Again, I am curious how outside air is perscribed in Europe. @Theo.Dubois, do you have thoughts on the subject?
I can not find anything (yet) oubout getting outside air from avove. But I would reckon the heater could easily mistake in and out this way and turrn around the draft.
Can’t you install the air supply in the floor?
Otherwise there’s, besides cracking a window for a short time, a possibility to get the air in through a narrow slot just below the ceiling. The cold air that enters the house then “sticks” to the ceiling and gets heated there without causing unpleasant drafts. Search for “coanda effect” for more info.
I know a Dutch architect (Rens Pijnenborgh) who uses this successfully in his designs for residential buildings.

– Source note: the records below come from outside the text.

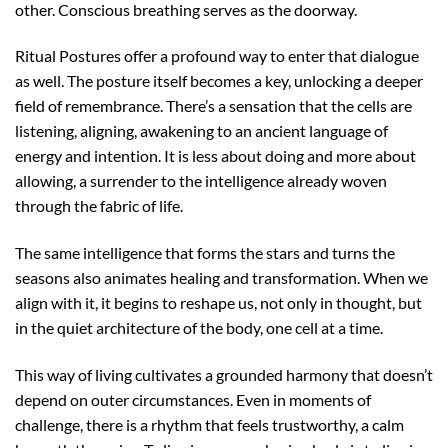
other. Conscious breathing serves as the doorway.
Ritual Postures offer a profound way to enter that dialogue
as well. The posture itself becomes a key, unlocking a deeper
field of remembrance. There’s a sensation that the cells are
listening, aligning, awakening to an ancient language of
energy and intention. It is less about doing and more about
allowing, a surrender to the intelligence already woven
through the fabric of life.
The same intelligence that forms the stars and turns the
seasons also animates healing and transformation. When we
align with it, it begins to reshape us, not only in thought, but
in the quiet architecture of the body, one cell at a time.
This way of living cultivates a grounded harmony that doesn’t
depend on outer circumstances. Even in moments of
challenge, there is a rhythm that feels trustworthy, a calm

There are different brands in Europe who produce electronic devices which manager air intake, smoke exhaust fan and central ventilation. (Ortner ABS, Hoxter HOS AU, Leda LEDATRONIC and LUC )
Hi Max,
You wrote:
Do I assume correctly that the systems being discussed (either central or room-specific) are connected to exhaust fans such as kitchen, bathroom and dryer vents so that when these appliances are switched on they bump up the supply of air (above the minimum for healthy air exchange) to accommodate for the increased exhaust?
No, not correctly, you are overthinking it. All fed-in air is blown into the living quarters and extracted in the wet spaces like kitchen, bathroom and toilet. Ideally, both ventilators are running at the same speed and in and out vents are the same number.
The ventilation unit is running at 25 or 30% of capacity continuously. It sports a Boost preset for a programmable period of time (say 20 minutes) that runs 100% of capacity. By functioning like this, there’s no kitchen fan, bathroom or dryer vents, the ventilation unit is all that and more.
In order to save most of the heat (92%) that is produced in-house, all air exhausting is done through the heat exchanger. There are large filters in the unit itself and in the vent grids that extract air. All those need to be replaced regularly. The unit itself is signalling also when it’s time to change the filters out.
The house is ventilated continuously without opening even a window. Now you might think: and in summer? There’s a summer bypass, which opens automatically in case it’s outside warmer than inside. In part of our summer that won’t be enough, so we also employ a way of night cooling. With a window in the bedroom and another one higher in the house, opened in such a way the bedroom window is facing the wind direction. Warm air is exhausted through the upper window in this way.
Our mass heater is incorporated as I mentioned in such a way that there’s no cold draft at all.
Of course we need to flick the switch of the unit ourselves and switch it off when the heater’s air inlet is closed. A couple of times per winter we tend to forget to do so. The heater is getting up to speed in about 5 to 10 minutes, unless the switch hasn’t been flicked. The fire will come up very, very slow in that case, or eventually smoke enters the room.
regards, Peter
Thanks for all the responses. In response to bath and dyer venting; our bathroom vents are self-contained units with a heat exchange and pulls in outside air while venting inside air, and we have a heat-pump dyer that doesn’t need venting.
My preference is to find a masonry stove design that will incorporate using outside air. One suggestion I got was to just have the outside air installed close to the air input for the stove and not attached. I’m just not crazy about having -20 C air coming directly into the house. Although feeding -20 C air directly into the fire box may not be a good idea either.
I’ve also been looking at the new breed of air-tight cook stoves that draw outside air. If I don’t find a masonry design that works for me I may go that route.